* [SUPPLIED TEXT]

I have wondered if there are a few things on the margins that could be done to help. For instance when our government exercises largesse on the taxpayers behalf and provides subsidy (investment?) to a (nominally) British company why can it not carry an embargo in the terms and conditions on the funds being moved beyond our borders? In other words subsidy from the UK government is made to a UK company, not its foreign based subsidiary/parent in Luxembourg, BVI, et al. It cannot be diverted into bond issues or onto the balance sheet of a foreign subsidiary to be returned to the UK company as a loan at extortionate rates to synthesise a tax loss. If the UK company doesn’t want to sign up to this, fine, let them go elsewhere for funds.
With apologies for what I suspect must be a dumb question.
You would think your logic obvious
It is
But it is not reflected in the current system – especially on the costs of funding
It is an issue that has to be addressed
Richard, I have been trying to point out to you two very important things over the years. They are not neoliberal points, they are not even neoclassical points. They are simple truths about our reality.
The first is this:
“What if they said that if a tax burden is to be imposed on capital — as has to be the case in the pursuit of equity and balanced budgets”
“We have a long way to go in beating international companies on tax. ”
Taxing companies (whether international or domestic) and taxing capital are not the same thing. Because of tax incidence. You get this well enough on employers’ NI. It would help if you would get it on corporate taxation as well.

* [GIVEN DATA]
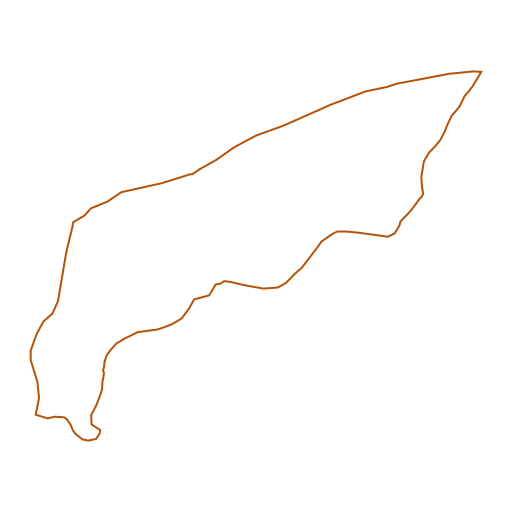 Bassa, Kogi, Nigeria (Albers equal-area conic projection)
{"feature_id": "59680162B66680936539808", "entity_name": "Bassa", "entity_type": "district", "adm_level": 2, "iso_a3": "NGA", "parent_name": "Nigeria", "parent_adm1": "Kogi", "projection": "albers", "projection_center": [7.028, 7.745], "detail": "fine", "context": "isolated", "style": "outline", "palette": "amber", "viewbox_px": 512, "rotation_deg": 0, "n_neighbors": 0, "source": "geoboundaries", "source_scale": "gbopen_adm2", "svg_char_len": 1502}
<svg xmlns="http://www.w3.org/2000/svg" viewBox="0 0 512 512"><path d="M481.3,71.9L473.2,71.4L456.4,73.1L449.5,73.7L396.7,83.7L386.7,87.0L365.5,91.4L330.5,104.8L283.5,125.6L256.3,135.5L254.2,136.6L246.4,140.7L233.8,147.5L216.1,160.0L200.0,169.0L192.1,174.3L190.4,174.2L162.1,183.1L142.1,187.6L121.6,192.1L118.4,194.2L107.4,201.6L91.0,208.3L84.5,215.5L84.4,215.6L73.2,222.2L72.3,227.4L66.2,252.6L58.0,301.2L52.4,313.6L43.5,321.4L36.8,333.7L30.7,350.5L30.7,360.0L37.4,381.9L39.0,397.6L38.4,401.3L35.7,414.7L47.7,418.4L54.7,416.7L64.0,417.3L66.6,419.0L70.6,424.6L72.9,430.4L76.1,434.5L82.5,439.4L88.3,440.6L96.1,438.9L99.5,433.9L100.2,430.1L91.6,424.5L91.1,415.3L96.1,405.7L100.1,395.4L102.1,389.3L102.4,381.7L103.6,376.4L103.9,372.6L103.0,370.6L103.9,367.4L104.3,363.9L104.5,361.9L106.8,355.1L110.9,349.6L116.4,343.5L124.1,338.8L137.8,332.1L157.4,329.5L162.9,327.7L172.2,324.1L181.7,318.4L188.9,308.8L194.1,299.4L201.5,297.4L209.1,295.4L215.7,284.5L220.1,283.8L224.3,281.1L230.9,282.0L244.4,285.2L263.4,288.6L277.7,287.5L285.7,283.1L291.1,277.7L295.1,273.5L301.7,267.9L319.0,245.2L321.3,241.7L322.0,241.2L332.0,234.2L337.3,231.5L346.1,231.5L358.3,232.7L387.9,236.7L394.7,233.4L399.4,225.6L400.3,221.8L403.2,218.5L407.0,214.8L411.5,209.8L419.9,198.4L421.6,197.0L423.1,193.8L422.9,192.4L421.9,185.9L421.3,176.9L423.9,161.4L428.8,152.9L436.3,145.0L440.4,139.8L444.7,131.6L447.6,124.3L451.6,115.9L459.4,106.8L464.6,96.0L468.6,91.6L472.3,86.7L481.3,71.9Z" fill="none" stroke="#b45309" stroke-width="2"/></svg>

* [WRITTEN INSTRUCTION A] Give every word or phrase that appears in parentheses in the discussion about taxing companies.
* [WRITTEN INSTRUCTION B] Continue the discussion about taxing companies from the point where it stops.

* [RIGHT ANSWER A]
investment?
nominally
whether international or domestic

* [RIGHT ANSWER B]
The second is that as I have also been trying to tell you for years the only way to make corporate taxation actually the same thing as capital taxation you must have just the one international system for the taxing of corporate returns. Including, crucially, the same rate and base everywhere. For exactly the same reason: tax incidence. The point is explicitly made in any discussion of the incidence of corporate taxation.
Any intermediate system simply will leave you with this problem that taxing corporates is not the same as taxing capital. There will always be, in any variable system, leakage to the burden falling, in some part, upon the workers in the form of lower wages in the taxing jurisdiction.
The only two possible systems that will deliver what you are saying you want, the taxation of returns to capital (without that leakage to wages) are:
1) Abolition of corporate taxation and simple taxation of the returns on capital as normal income.
2) One single global corporate taxation system with one base, one rate.
Any and every intermediate system will have that leakage to wages.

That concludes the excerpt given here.